Simfoni orkestra terbarumu adalah tebing kapur yang kamu ingin aku terjun bebas dengan sendirinya.
Sebagai gantinya aku mengemudi Cortina dan mengendarainya dengan kencang ke ruang antara notasi dan tongkat, tetapi tidak sebelum kamu mengeluarkan Zippo dari kotak sarung tangan dan membakar rumah.
Kemudian kamu akan menarik kembali manset seperti tukang sulap, semua senar mekar di tangkai morning glory dan bunga hitam.
Wajahmu kaku dan hasratku yang dulu besar dan tak terhingga kini tersedu-sedu di bak mandi dengan mata pahat di tangan.
Kamu mendiami flat bawah tanah, dindingnya, langit-langitnya. Jalannya konyol dan kaca patri menampung semua ungkapan yang tidak berakhir di auditorium.

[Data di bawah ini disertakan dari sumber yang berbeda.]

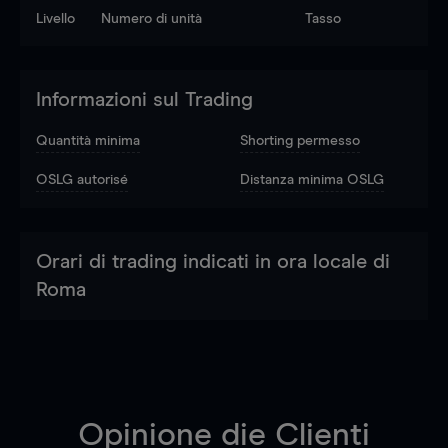
Livello
Numero di unità
Tasso
Informazioni sul Trading
Quantità minima
Shorting permesso
OSLG autorisé
Distanza minima OSLG
Orari di trading indicati in ora locale di
Roma
Opinione die Clienti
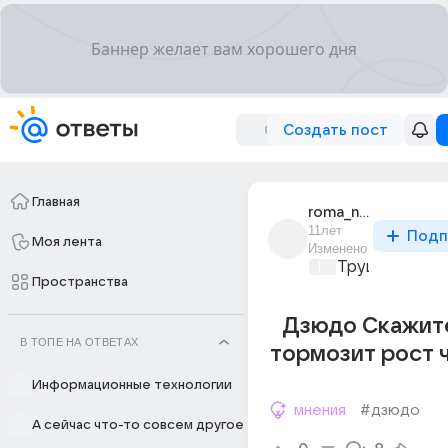
Создать пост
Главная
roma_nissan
11лет
Подп
Моя лента
Изменено
Трушный спор
Пространства
Дзюдо Скажит
В ТОПЕ НА ОТВЕТАХ
тормозит рост 
Информационные технологии
мнения
#дзюдо
А сейчас что-то совсем другое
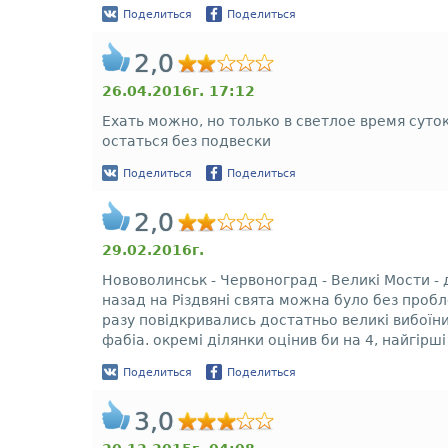
Поделиться
Поделиться
2,0
26.04.2016г. 17:12
Ехать можно, но только в светлое время суток
остаться без подвески
Поделиться
Поделиться
2,0
29.02.2016г.
Нововолинськ - Червоноград - Великі Мости - 
назад на Різдвяні свята можна було без проб
разу повідкривались достатньо великі вибоїн
фабіа. окремі ділянки оцінив би на 4, найгірші
Поделиться
Поделиться
3,0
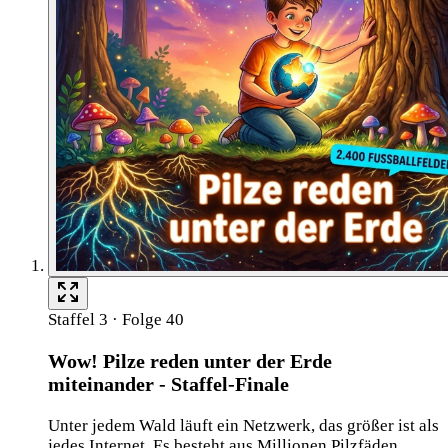
Staffel 3 · Folge 40
Wow! Pilze reden unter der Erde
miteinander - Staffel-Finale
Unter jedem Wald läuft ein Netzwerk, das größer ist als
jedes Internet. Es besteht aus Millionen Pilzfäden.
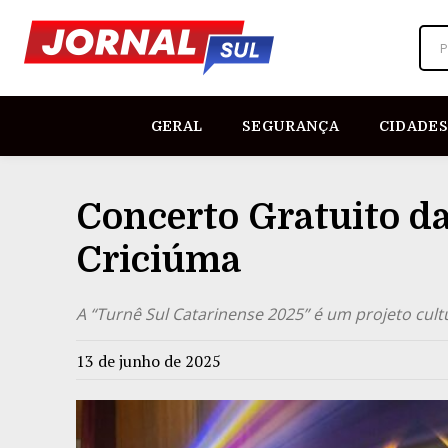
P
GERAL
SEGURANÇA
CIDADES
Concerto Gratuito d
Criciúma
A “Turnê Sul Catarinense 2025” é um projeto cult
13 de junho de 2025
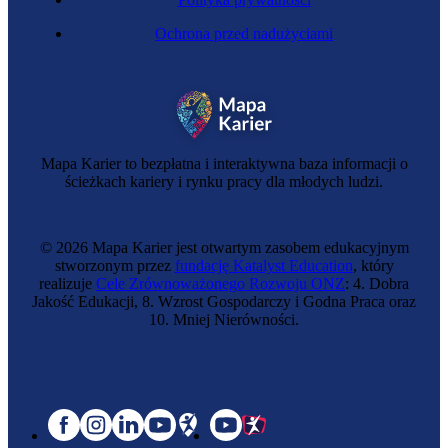
Ochrona przed nadużyciami
Mapa Karier to bezpłatna i interaktywna baza informacji o
ścieżkach kariery i rynku pracy dla młodych ludzi.
© 2026 Mapa Karier jest otwartym zasobem edukacyjnym
stworzonym przez
fundację Katalyst Education
, który
realizuje
Cele Zrównoważonego Rozwoju ONZ
: 4. Dobra
Jakość Edukacji, 8. Wzrost Gospodarczy i Godna Praca oraz
10. Mniej Nierówności.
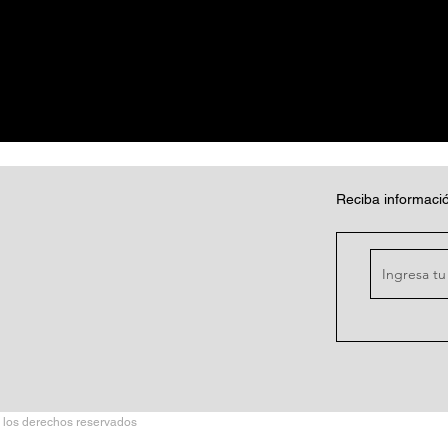
Reciba informació
 los derechos reservados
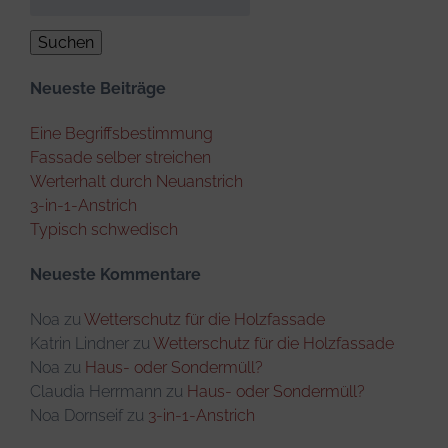
nach:
Neueste Beiträge
Eine Begriffsbestimmung
Fassade selber streichen
Werterhalt durch Neuanstrich
3-in-1-Anstrich
Typisch schwedisch
Neueste Kommentare
Noa
zu
Wetterschutz für die Holzfassade
Katrin Lindner
zu
Wetterschutz für die Holzfassade
Noa
zu
Haus- oder Sondermüll?
Claudia Herrmann
zu
Haus- oder Sondermüll?
Noa Dornseif
zu
3-in-1-Anstrich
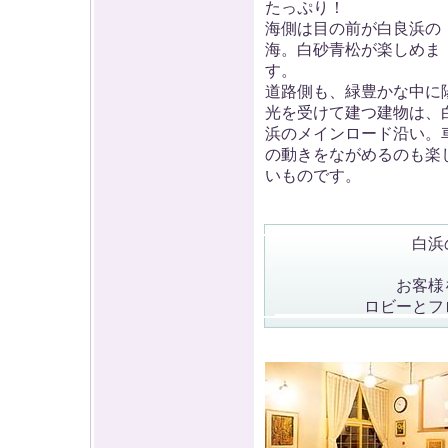
たっぷり！
海側は目の前が白良浜の
海。白砂青松が楽しめま
す。
道路側も、緑豊かな中に
光を受けて建つ建物は、
浜のメインロード沿い。
の動きをながめるのも楽
いものです。
白浜
お客様
ロビーとフ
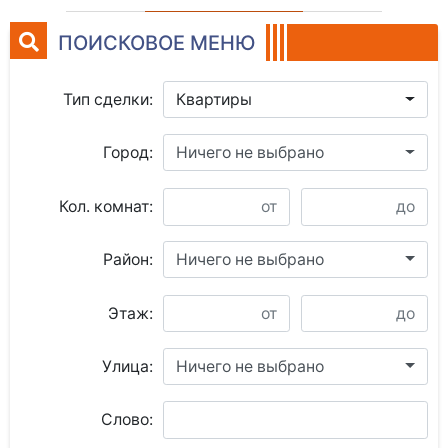
ПОИСКОВОЕ МЕНЮ
Тип сделки:
Квартиры
Город:
Ничего не выбрано
Кол. комнат:
Район:
Ничего не выбрано
Этаж:
Улица:
Ничего не выбрано
Слово:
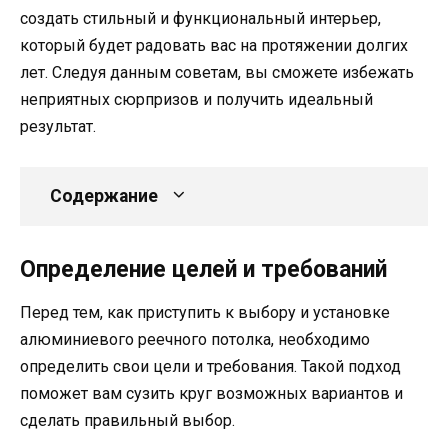
создать стильный и функциональный интерьер,
который будет радовать вас на протяжении долгих
лет. Следуя данным советам, вы сможете избежать
неприятных сюрпризов и получить идеальный
результат.
Содержание
Определение целей и требований
Перед тем, как приступить к выбору и установке
алюминиевого реечного потолка, необходимо
определить свои цели и требования. Такой подход
поможет вам сузить круг возможных вариантов и
сделать правильный выбор.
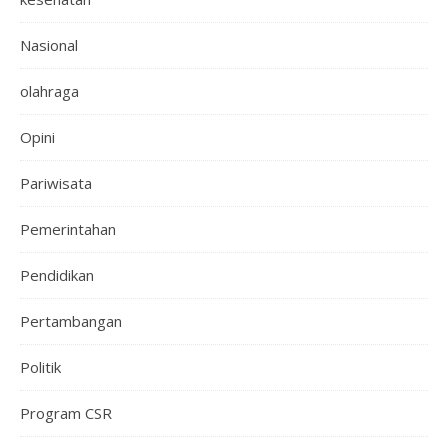
Nasional
olahraga
Opini
Pariwisata
Pemerintahan
Pendidikan
Pertambangan
Politik
Program CSR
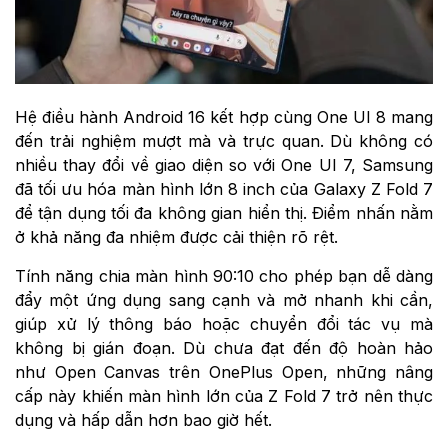
Hệ điều hành Android 16 kết hợp cùng One UI 8 mang
đến trải nghiệm mượt mà và trực quan. Dù không có
nhiều thay đổi về giao diện so với One UI 7, Samsung
đã tối ưu hóa màn hình lớn 8 inch của Galaxy Z Fold 7
để tận dụng tối đa không gian hiển thị. Điểm nhấn nằm
ở khả năng đa nhiệm được cải thiện rõ rệt.
Tính năng chia màn hình 90:10 cho phép bạn dễ dàng
đẩy một ứng dụng sang cạnh và mở nhanh khi cần,
giúp xử lý thông báo hoặc chuyển đổi tác vụ mà
không bị gián đoạn. Dù chưa đạt đến độ hoàn hảo
như Open Canvas trên OnePlus Open, những nâng
cấp này khiến màn hình lớn của Z Fold 7 trở nên thực
dụng và hấp dẫn hơn bao giờ hết.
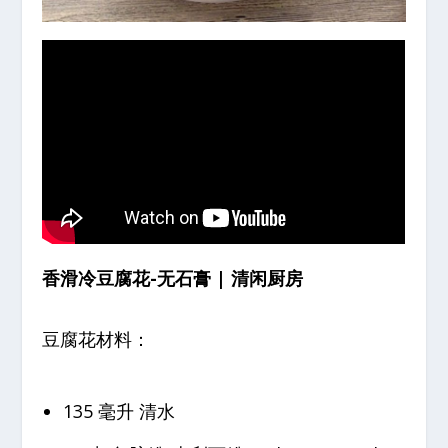
香滑冷豆腐花-无石膏 | 清闲厨房
豆腐花材料：
135 毫升 清水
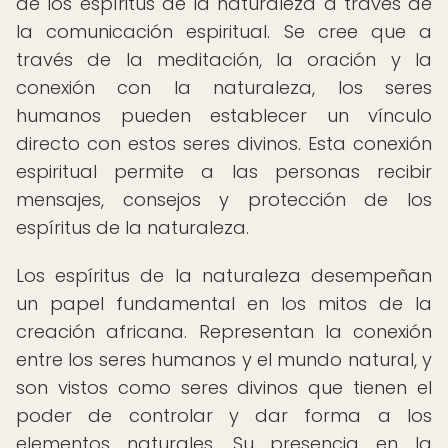
de los espíritus de la naturaleza a través de
la comunicación espiritual. Se cree que a
través de la meditación, la oración y la
conexión con la naturaleza, los seres
humanos pueden establecer un vínculo
directo con estos seres divinos. Esta conexión
espiritual permite a las personas recibir
mensajes, consejos y protección de los
espíritus de la naturaleza.
Los espíritus de la naturaleza desempeñan
un papel fundamental en los mitos de la
creación africana. Representan la conexión
entre los seres humanos y el mundo natural, y
son vistos como seres divinos que tienen el
poder de controlar y dar forma a los
elementos naturales. Su presencia en la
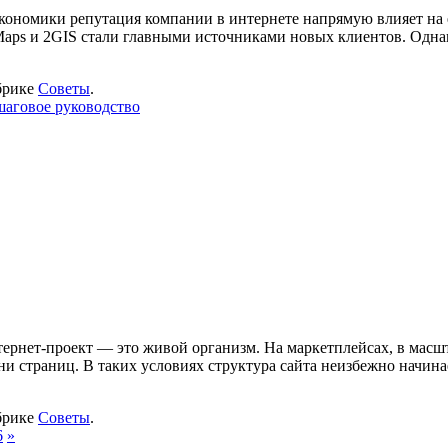
кономики репутация компании в интернете напрямую влияет на е
Maps и 2GIS стали главными источниками новых клиентов. Однак
брике
Советы
.
шаговое руководство
ернет-проект — это живой организм. На маркетплейсах, в мас
ни страниц. В таких условиях структура сайта неизбежно начина
брике
Советы
.
6
»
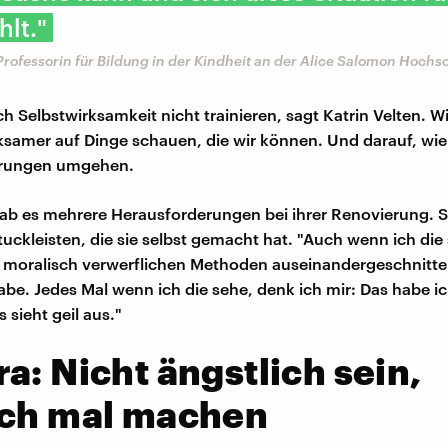
hlt."
 Professorin für Bildung in der Kindheit an der Alice Salomon Hochs
ch Selbstwirksamkeit nicht trainieren, sagt Katrin Velten. 
samer auf Dinge schauen, die wir können. Und darauf, wie 
erungen umgehen.
ab es mehrere Herausforderungen bei ihrer Renovierung. Si
tuckleisten, die sie selbst gemacht hat. "Auch wenn ich die 
t moralisch verwerflichen Methoden auseinandergeschnitt
abe. Jedes Mal wenn ich die sehe, denk ich mir: Das habe ic
 sieht geil aus."
a: Nicht ängstlich sein,
ach mal machen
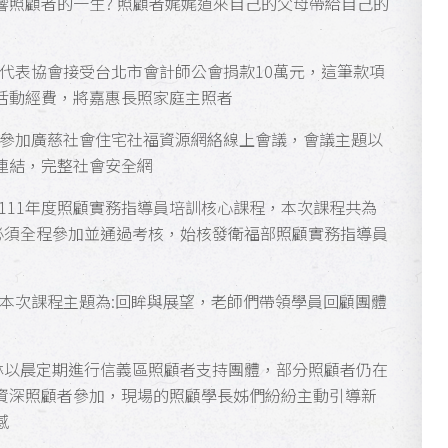
響照顧者的一生? 照顧者娓娓道來自己的父母帶給自己的
林以晨代表協會接受台北市會計師公會捐款10萬元，這筆款項
活動經費，將嘉惠長照家庭主照者
林以晨參加廣慈社會住宅社福資源網絡線上會議，會議主題以
連結，完整社會安全網
照中心舉辦111年度照顧實務指導員培訓核心課程，本次課程共為
必須全程參加並通過考核，始核發衛福部照顧實務指導員
課程，本次課程主題為:回眸與展望，老師們帶領學員回顧團體
林以晨定期進行信義區照顧者支持團體，部分照顧者仍在
資深照顧者參加，現場的照顧學長姊們紛紛主動引導新
感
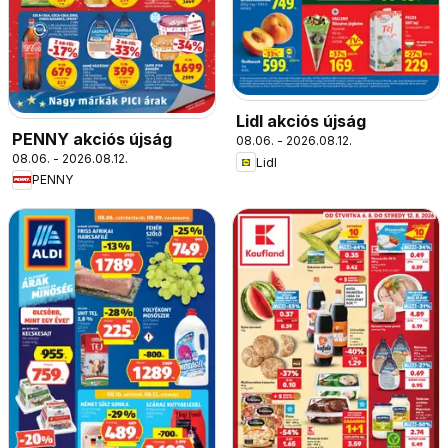
Lidl akciós újság
PENNY akciós újság
08.06. - 2026.08.12.
08.06. - 2026.08.12.
Lidl
PENNY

Kamu membuat semua ini terjadi. Setelah semua keliman dan kaus kaki, aku pikir kamu akan tahu bahwa inilah aku. bahwa itu tidak ada hubungannya denganmu sebagai pribadi, sebagai seorang pria. Sesuatu dari pertama kali kamu menemukanku dengan kepala di tempat yang seharusnya tidak. Sebutkan namaku di sela pertunjukan. Ucapkan namaku di ruang tertutup. Bawa penonton ke tempat yang belum pernah mereka kunjungi.
Dan di taman, di dekat gerbang belakang, seberkas cahaya tempat aku meninggalkan napasku yang rapuh, tertera di tengah dan dihargai menjadi dua bagian seperti kumbang.
Kerikil dari hari Ahad yang lain di bawah lutut tidak membantu mengatasi rasa sakit yang tajam atau kebosanan yang perih. Daun jendela di kusen, tanggam lima tuas, pesan penjawab yang mengatakan kita keluar saat kita benar-benar masuk. Lantai beton, ruang panik hati berlapis baja tiga puluh senti.
Mari kita tidak memulai yang seperti ini lagi. Sisir rambutmu dan bercermin.
Ambil sesuatu untuk dimakan dari lemari es saat kamu pergi.